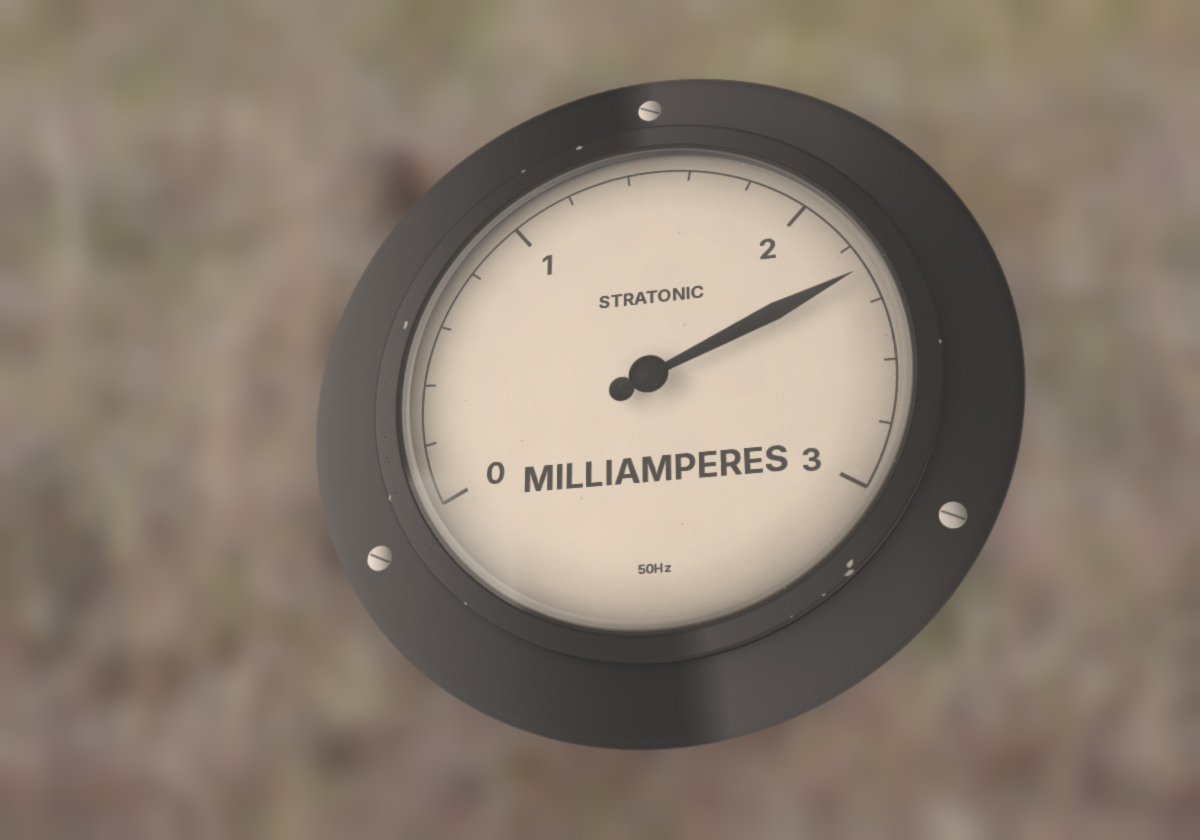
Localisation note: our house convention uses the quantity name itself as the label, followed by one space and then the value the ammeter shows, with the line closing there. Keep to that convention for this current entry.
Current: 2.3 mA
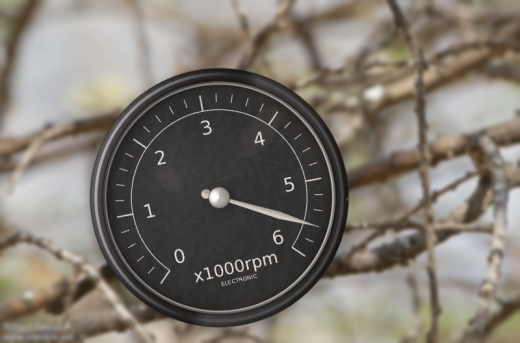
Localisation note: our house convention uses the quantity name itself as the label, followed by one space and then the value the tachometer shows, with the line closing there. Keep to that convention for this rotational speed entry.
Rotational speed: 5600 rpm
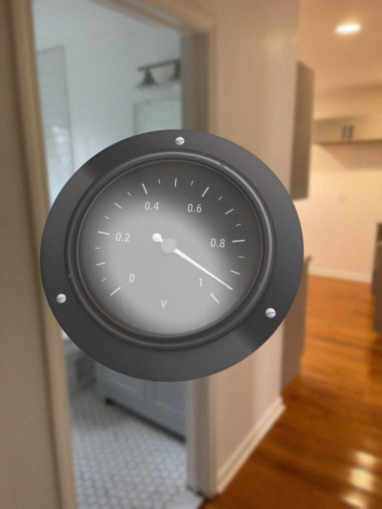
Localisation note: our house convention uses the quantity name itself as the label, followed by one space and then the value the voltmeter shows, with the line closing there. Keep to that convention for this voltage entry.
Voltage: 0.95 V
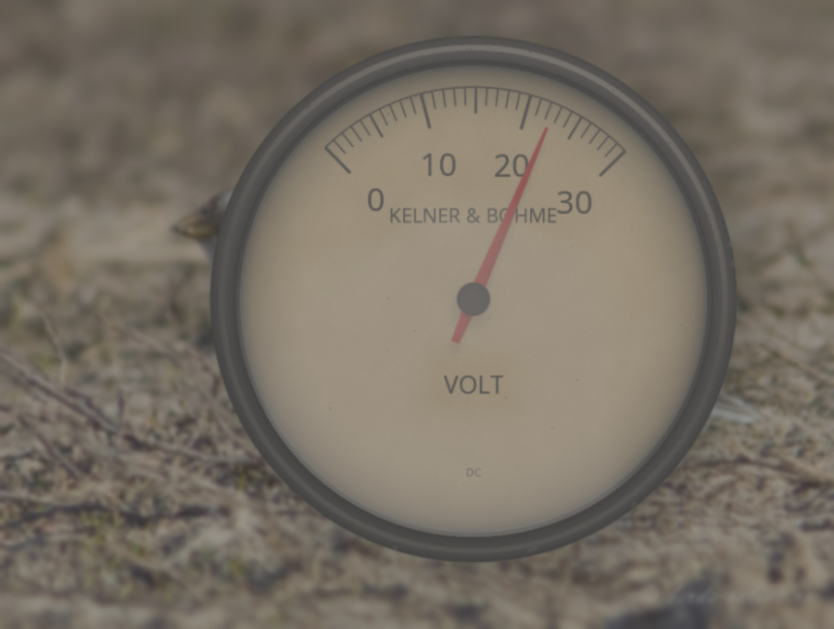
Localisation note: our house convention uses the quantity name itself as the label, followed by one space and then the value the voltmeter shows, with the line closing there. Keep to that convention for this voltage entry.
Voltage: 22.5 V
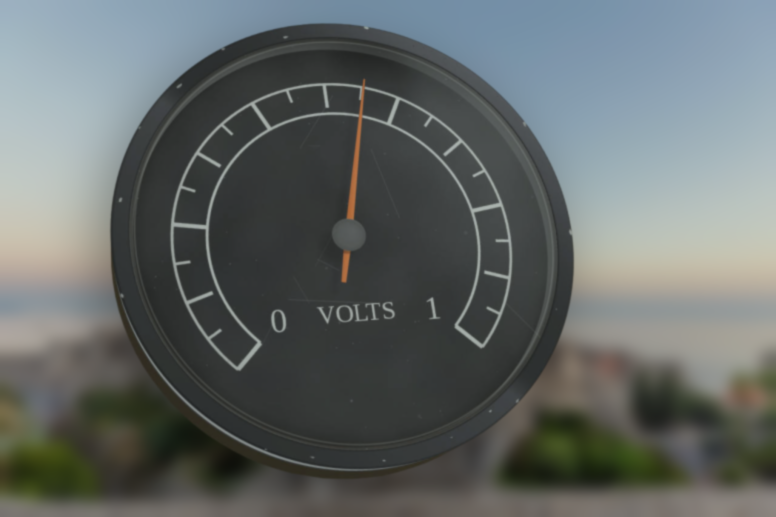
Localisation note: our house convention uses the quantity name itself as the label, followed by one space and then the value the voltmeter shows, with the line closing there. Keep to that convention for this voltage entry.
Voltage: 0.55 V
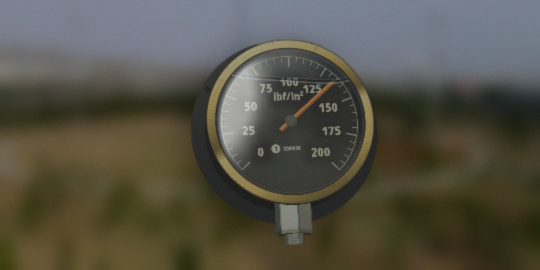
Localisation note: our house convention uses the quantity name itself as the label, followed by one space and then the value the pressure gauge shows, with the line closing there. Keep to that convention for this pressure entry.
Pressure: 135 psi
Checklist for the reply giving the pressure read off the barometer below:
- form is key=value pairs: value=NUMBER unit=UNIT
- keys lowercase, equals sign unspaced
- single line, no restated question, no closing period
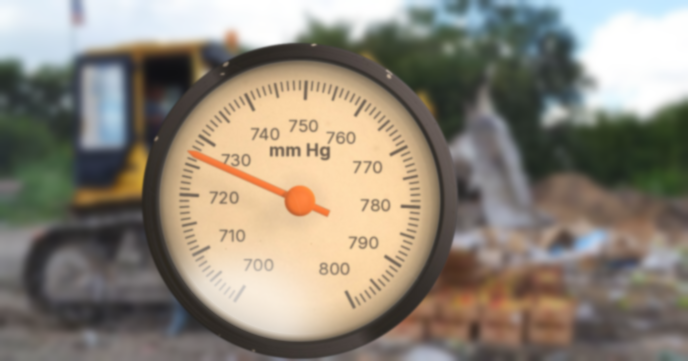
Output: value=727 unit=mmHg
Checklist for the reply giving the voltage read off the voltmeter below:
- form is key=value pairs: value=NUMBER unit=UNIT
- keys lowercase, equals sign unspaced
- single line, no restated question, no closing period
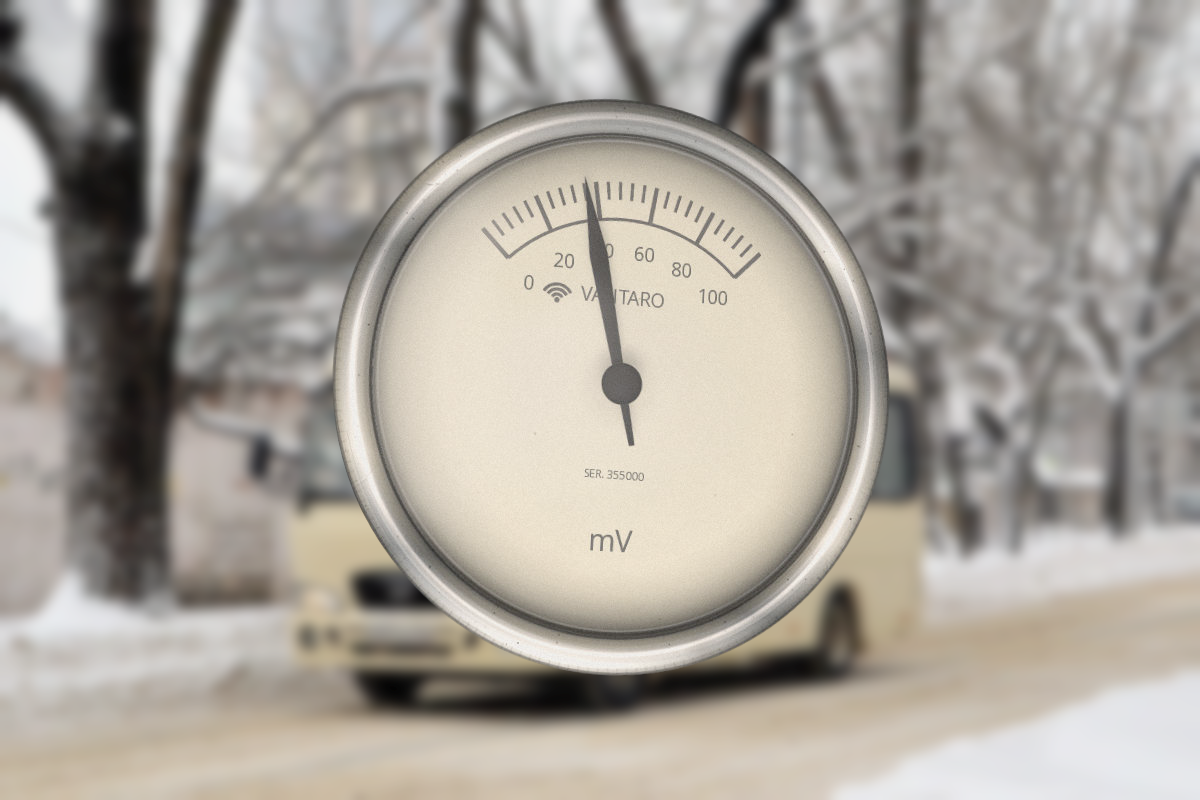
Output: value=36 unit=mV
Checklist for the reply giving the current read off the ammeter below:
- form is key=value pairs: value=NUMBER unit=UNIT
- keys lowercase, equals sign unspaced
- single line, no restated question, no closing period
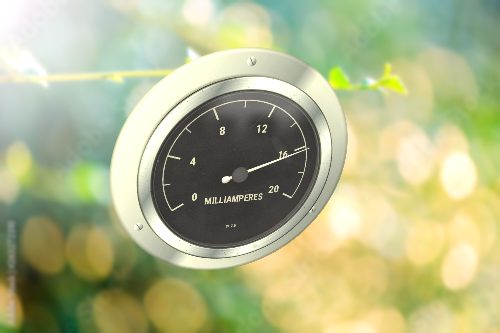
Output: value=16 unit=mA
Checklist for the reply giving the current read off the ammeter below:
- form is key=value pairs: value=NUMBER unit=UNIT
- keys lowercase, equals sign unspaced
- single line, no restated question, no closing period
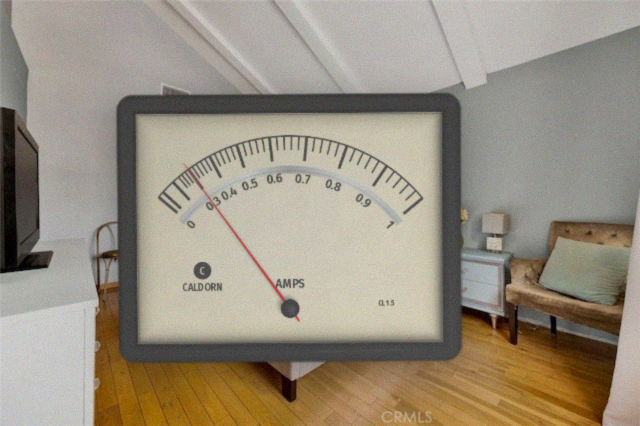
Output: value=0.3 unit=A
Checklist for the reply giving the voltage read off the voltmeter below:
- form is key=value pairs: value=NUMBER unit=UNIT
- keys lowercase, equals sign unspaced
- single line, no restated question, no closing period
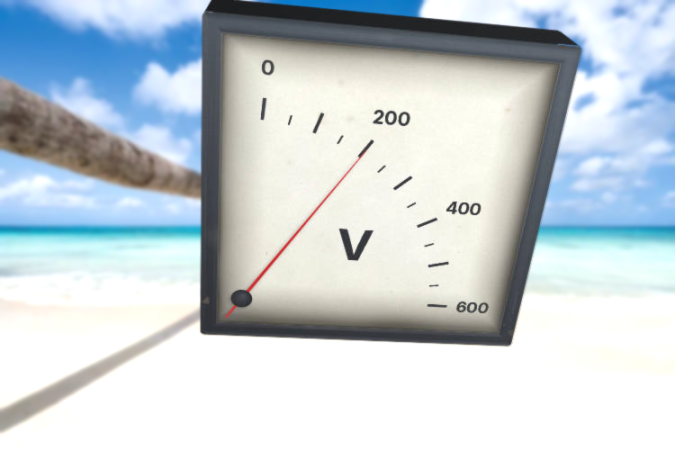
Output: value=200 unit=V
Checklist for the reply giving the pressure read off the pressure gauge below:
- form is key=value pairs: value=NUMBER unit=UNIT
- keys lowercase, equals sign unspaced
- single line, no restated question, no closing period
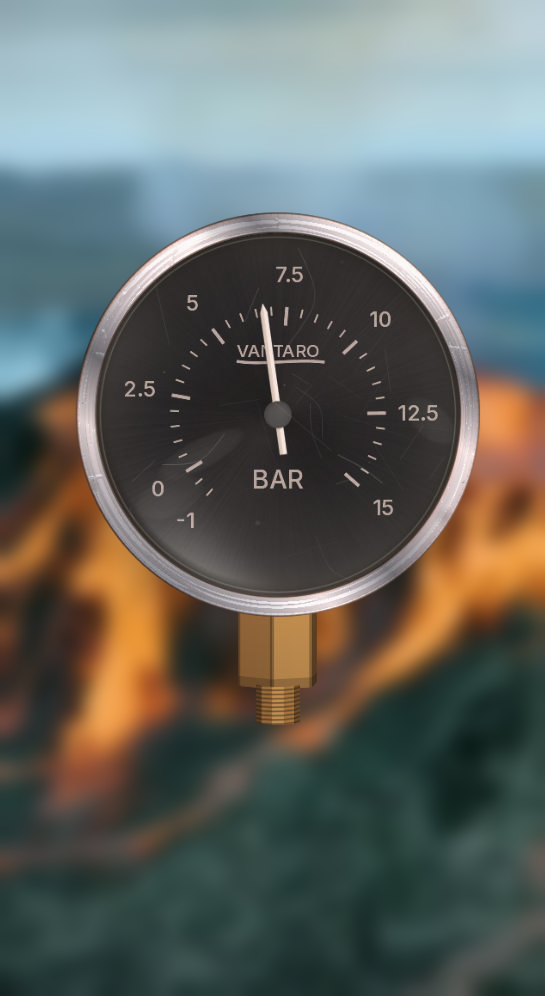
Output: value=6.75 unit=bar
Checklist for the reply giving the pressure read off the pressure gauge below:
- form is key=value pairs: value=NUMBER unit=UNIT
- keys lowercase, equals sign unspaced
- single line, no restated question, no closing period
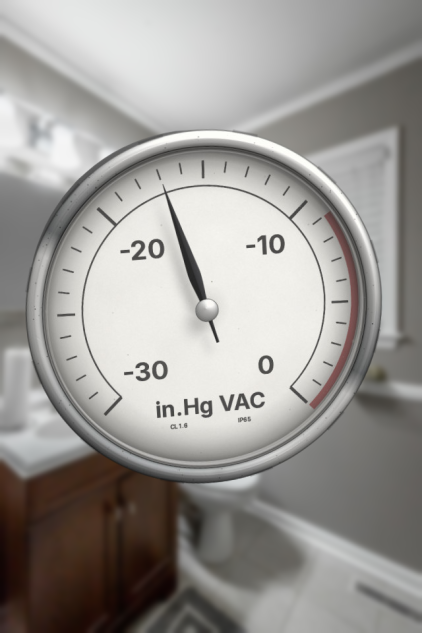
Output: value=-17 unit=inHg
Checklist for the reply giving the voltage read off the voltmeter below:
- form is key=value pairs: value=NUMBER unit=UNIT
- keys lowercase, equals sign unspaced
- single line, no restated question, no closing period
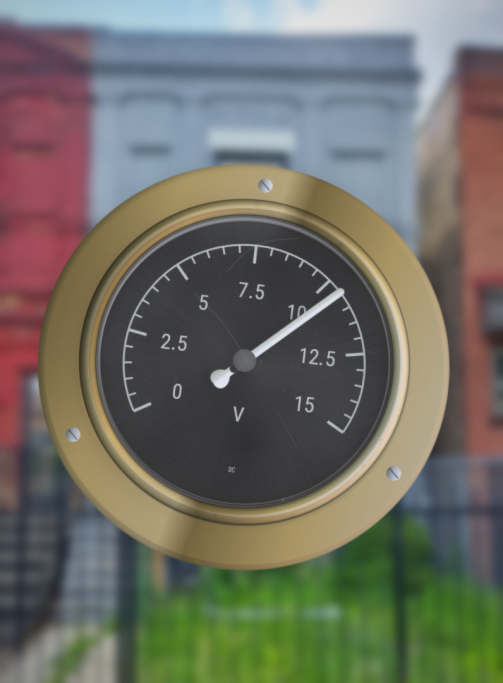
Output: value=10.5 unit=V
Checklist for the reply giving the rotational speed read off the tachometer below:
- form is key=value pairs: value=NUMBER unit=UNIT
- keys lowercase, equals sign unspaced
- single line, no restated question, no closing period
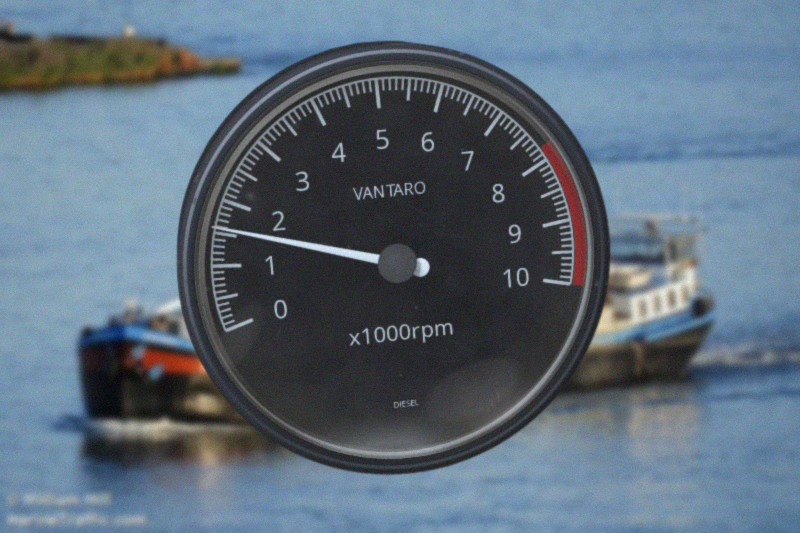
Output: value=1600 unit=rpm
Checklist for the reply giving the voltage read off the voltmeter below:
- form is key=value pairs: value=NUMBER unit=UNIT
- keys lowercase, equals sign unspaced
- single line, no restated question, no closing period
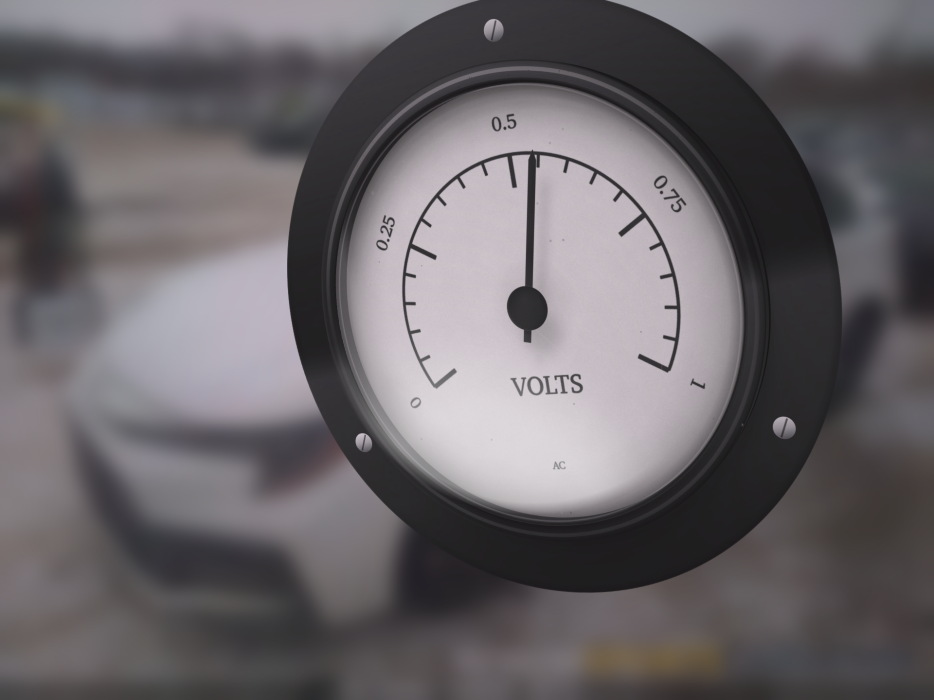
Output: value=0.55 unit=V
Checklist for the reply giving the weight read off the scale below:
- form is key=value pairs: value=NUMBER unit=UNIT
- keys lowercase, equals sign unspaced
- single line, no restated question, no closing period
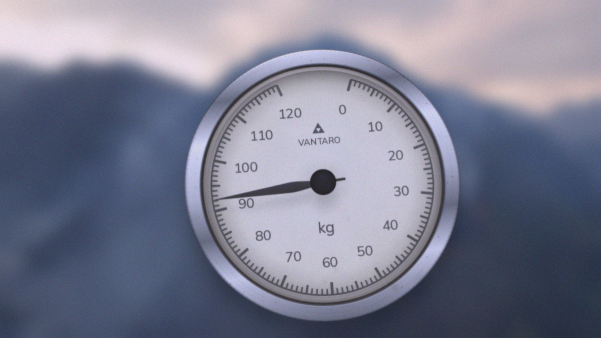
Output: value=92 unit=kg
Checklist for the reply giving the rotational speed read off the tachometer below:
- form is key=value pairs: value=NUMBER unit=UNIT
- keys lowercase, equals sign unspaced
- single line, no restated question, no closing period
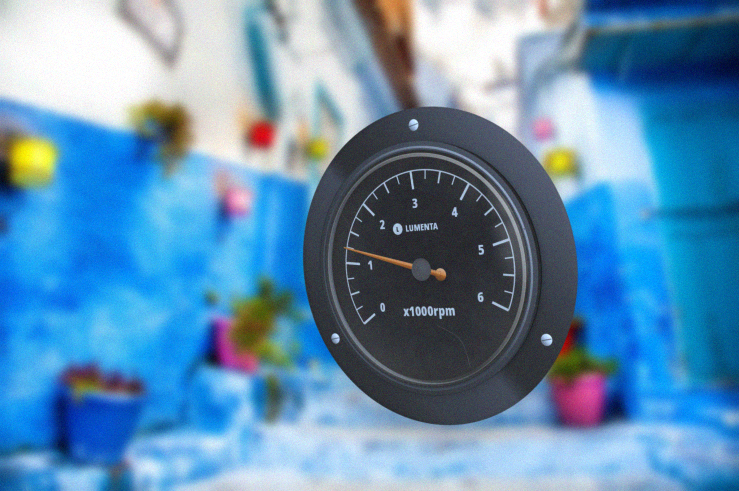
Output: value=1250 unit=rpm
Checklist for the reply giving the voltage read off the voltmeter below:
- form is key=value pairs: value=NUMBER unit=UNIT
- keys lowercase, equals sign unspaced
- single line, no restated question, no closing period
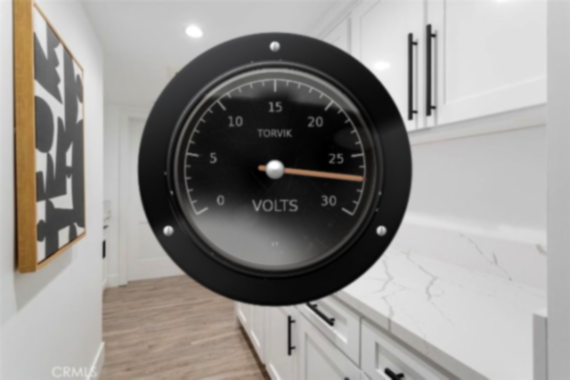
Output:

────────────────────

== PROMPT ==
Copy the whole listing above line for line, leaving out the pictures.

== REPLY ==
Localisation note: our house convention uses the quantity name itself as the label, followed by one space and then the value the ammeter shows, with the line closing there. Keep to that convention for this current entry.
Current: 2.3 mA
Localisation note: our house convention uses the quantity name itself as the label, followed by one space and then the value the tachometer shows, with the line closing there. Keep to that convention for this rotational speed entry.
Rotational speed: 5600 rpm
Localisation note: our house convention uses the quantity name itself as the label, followed by one space and then the value the voltmeter shows, with the line closing there. Keep to that convention for this voltage entry.
Voltage: 0.95 V
Localisation note: our house convention uses the quantity name itself as the label, followed by one space and then the value the voltmeter shows, with the line closing there. Keep to that convention for this voltage entry.
Voltage: 22.5 V
Localisation note: our house convention uses the quantity name itself as the label, followed by one space and then the value the voltmeter shows, with the line closing there. Keep to that convention for this voltage entry.
Voltage: 0.55 V
Localisation note: our house convention uses the quantity name itself as the label, followed by one space and then the value the pressure gauge shows, with the line closing there. Keep to that convention for this pressure entry.
Pressure: 135 psi
Checklist for the reply giving the pressure read off the barometer below:
- form is key=value pairs: value=NUMBER unit=UNIT
- keys lowercase, equals sign unspaced
- single line, no restated question, no closing period
Output: value=727 unit=mmHg
Checklist for the reply giving the voltage read off the voltmeter below:
- form is key=value pairs: value=NUMBER unit=UNIT
- keys lowercase, equals sign unspaced
- single line, no restated question, no closing period
Output: value=36 unit=mV
Checklist for the reply giving the current read off the ammeter below:
- form is key=value pairs: value=NUMBER unit=UNIT
- keys lowercase, equals sign unspaced
- single line, no restated question, no closing period
Output: value=16 unit=mA
Checklist for the reply giving the current read off the ammeter below:
- form is key=value pairs: value=NUMBER unit=UNIT
- keys lowercase, equals sign unspaced
- single line, no restated question, no closing period
Output: value=0.3 unit=A
Checklist for the reply giving the voltage read off the voltmeter below:
- form is key=value pairs: value=NUMBER unit=UNIT
- keys lowercase, equals sign unspaced
- single line, no restated question, no closing period
Output: value=200 unit=V
Checklist for the reply giving the pressure read off the pressure gauge below:
- form is key=value pairs: value=NUMBER unit=UNIT
- keys lowercase, equals sign unspaced
- single line, no restated question, no closing period
Output: value=6.75 unit=bar
Checklist for the reply giving the pressure read off the pressure gauge below:
- form is key=value pairs: value=NUMBER unit=UNIT
- keys lowercase, equals sign unspaced
- single line, no restated question, no closing period
Output: value=-17 unit=inHg
Checklist for the reply giving the voltage read off the voltmeter below:
- form is key=value pairs: value=NUMBER unit=UNIT
- keys lowercase, equals sign unspaced
- single line, no restated question, no closing period
Output: value=10.5 unit=V
Checklist for the reply giving the rotational speed read off the tachometer below:
- form is key=value pairs: value=NUMBER unit=UNIT
- keys lowercase, equals sign unspaced
- single line, no restated question, no closing period
Output: value=1600 unit=rpm
Checklist for the reply giving the voltage read off the voltmeter below:
- form is key=value pairs: value=NUMBER unit=UNIT
- keys lowercase, equals sign unspaced
- single line, no restated question, no closing period
Output: value=0.55 unit=V
Checklist for the reply giving the weight read off the scale below:
- form is key=value pairs: value=NUMBER unit=UNIT
- keys lowercase, equals sign unspaced
- single line, no restated question, no closing period
Output: value=92 unit=kg
Checklist for the reply giving the rotational speed read off the tachometer below:
- form is key=value pairs: value=NUMBER unit=UNIT
- keys lowercase, equals sign unspaced
- single line, no restated question, no closing period
Output: value=1250 unit=rpm
Checklist for the reply giving the voltage read off the voltmeter below:
- form is key=value pairs: value=NUMBER unit=UNIT
- keys lowercase, equals sign unspaced
- single line, no restated question, no closing period
Output:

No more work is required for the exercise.